In April, a Lake Research Group poll for VoteVets.org found that 73 percent of Iraq and Afghanistan veterans supported climate and energy legislation, with 79 percent expressing their belief that ending dependence on foreign oil is an important component of national security (only 14 percent opposed that idea):

“This poll confirms what we always knew was true – veterans of the wars in Iraq and Afghanistan know, first-hand, the destructive effect our dependence on oil has on our national security, and on the battlefield,” said Jon Soltz, Iraq War Veteran and Chairman of VoteVets.org.  “They are well aware of arguments made in favor and against bi-partisan clean energy and climate change legislation, and firmly fall into the group of Americans supportive of passing that comprehensive legislation.  Veterans of the wars we’re fighting want legislation passed now.”

(Poll itself available here)

Also via VoteVets, many veterans joined other ‘non-traditional’ environmental voices this summer and fall to note their opposition to California’s Prop 23, which would have delayed The Global Warming Solutions Act of 2006 with an eye toward eventually stamping it out completely:

…On the other side is an interesting mix. It’s not just environmentalists who are opposing Prop. 23. Republican Arnold Schwarzenegger was recently joined by Republican and Ronald Reagan’s former Secretary of State George Schultz. Schultz, in announcing his opposition, said, “As a former Secretary of State, I see our dependence on foreign oil as one of the greatest threats to national security, and the Dirty Energy Proposition would undermine efforts to break that dependence.”

Add veterans to that opposition, and on the side of Secretary Schultz. Our dependence on oil means our petro-dollars make their way to the very same extremists we’re fighting. Worldwide demand for oil, driven by U.S. consumption, means that Iran makes $100 million more every single day. And, even the Pentagon has sounded the siren on security implications of global climate change.
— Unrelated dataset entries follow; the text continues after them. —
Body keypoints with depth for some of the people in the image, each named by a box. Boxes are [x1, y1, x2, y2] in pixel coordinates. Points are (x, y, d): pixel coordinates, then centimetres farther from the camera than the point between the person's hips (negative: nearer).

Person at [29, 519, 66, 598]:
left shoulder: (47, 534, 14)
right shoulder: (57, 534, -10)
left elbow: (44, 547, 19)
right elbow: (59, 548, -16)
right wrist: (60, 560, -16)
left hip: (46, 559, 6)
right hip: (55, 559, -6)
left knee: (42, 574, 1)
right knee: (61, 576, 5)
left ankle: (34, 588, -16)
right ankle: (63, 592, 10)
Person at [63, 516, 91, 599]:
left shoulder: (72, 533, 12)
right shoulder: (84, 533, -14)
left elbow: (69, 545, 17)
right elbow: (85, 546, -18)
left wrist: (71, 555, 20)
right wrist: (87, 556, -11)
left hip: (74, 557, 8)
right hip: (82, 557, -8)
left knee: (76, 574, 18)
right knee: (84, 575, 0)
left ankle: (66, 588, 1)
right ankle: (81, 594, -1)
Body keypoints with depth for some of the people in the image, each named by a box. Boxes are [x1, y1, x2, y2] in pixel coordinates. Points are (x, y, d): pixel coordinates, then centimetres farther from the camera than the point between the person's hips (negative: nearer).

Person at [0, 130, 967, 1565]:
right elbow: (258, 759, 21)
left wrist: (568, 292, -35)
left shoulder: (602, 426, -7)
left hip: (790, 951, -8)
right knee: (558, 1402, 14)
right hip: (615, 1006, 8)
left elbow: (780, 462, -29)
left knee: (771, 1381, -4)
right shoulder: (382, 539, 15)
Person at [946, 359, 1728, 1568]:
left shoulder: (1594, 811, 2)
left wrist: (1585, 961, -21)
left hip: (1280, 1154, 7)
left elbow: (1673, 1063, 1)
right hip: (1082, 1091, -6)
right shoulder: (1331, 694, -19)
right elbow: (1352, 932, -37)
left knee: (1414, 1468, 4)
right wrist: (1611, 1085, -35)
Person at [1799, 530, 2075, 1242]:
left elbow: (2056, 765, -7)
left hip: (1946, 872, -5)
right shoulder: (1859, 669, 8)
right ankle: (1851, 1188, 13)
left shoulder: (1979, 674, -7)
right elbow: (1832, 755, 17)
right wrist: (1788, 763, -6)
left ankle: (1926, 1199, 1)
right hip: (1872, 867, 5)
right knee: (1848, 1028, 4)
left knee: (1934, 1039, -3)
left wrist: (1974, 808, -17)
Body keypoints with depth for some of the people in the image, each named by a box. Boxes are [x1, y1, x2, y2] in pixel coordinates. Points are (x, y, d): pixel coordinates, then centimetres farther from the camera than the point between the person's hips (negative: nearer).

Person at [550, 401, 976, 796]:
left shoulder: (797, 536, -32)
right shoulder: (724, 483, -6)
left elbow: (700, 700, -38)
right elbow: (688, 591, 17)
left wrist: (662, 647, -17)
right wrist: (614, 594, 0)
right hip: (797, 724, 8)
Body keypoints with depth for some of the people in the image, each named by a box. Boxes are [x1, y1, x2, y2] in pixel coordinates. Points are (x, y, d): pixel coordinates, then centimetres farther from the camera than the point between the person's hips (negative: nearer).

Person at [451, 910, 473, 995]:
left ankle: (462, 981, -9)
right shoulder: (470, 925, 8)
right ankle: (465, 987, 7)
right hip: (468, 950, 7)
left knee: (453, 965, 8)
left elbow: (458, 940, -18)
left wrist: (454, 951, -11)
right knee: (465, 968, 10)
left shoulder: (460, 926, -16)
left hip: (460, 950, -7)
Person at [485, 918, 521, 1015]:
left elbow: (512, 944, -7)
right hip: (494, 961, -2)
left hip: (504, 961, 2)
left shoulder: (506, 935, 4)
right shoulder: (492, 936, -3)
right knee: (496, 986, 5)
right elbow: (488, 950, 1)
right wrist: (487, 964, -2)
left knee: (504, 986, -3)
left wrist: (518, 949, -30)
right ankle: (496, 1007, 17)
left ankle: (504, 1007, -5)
Prop 23 ultimately failed despite tremendous polluter influence and financial support, and those veteran voices doubtlessly helped.

Just last month, Operation Free’s Laura Britton wrote an op-ed in the Santa Fe New Mexican that nicely summarizes the deadly cycle of emissions and violence that faces our fighting forces:

Every day, the U.S. pays $1 billion for energy, much of it to hostile regimes that funnel the funds to terrorist groups. And while America’s oil money fuels enemy nations and their extremist allies, the carbon pollution caused by that same dirty fuel leads to the floods, famines and droughts that dissolve already volatile nations into the perfect breeding grounds for terrorist groups.

More and more Americans on the front lines are taking full stock of the wars we fight and realizing that global conflict and outdated energy policies are inextricably linked. As we salute them tomorrow, we should remember this and vow again to wean ourselves off of foreign oil and the conditions it perpetuates.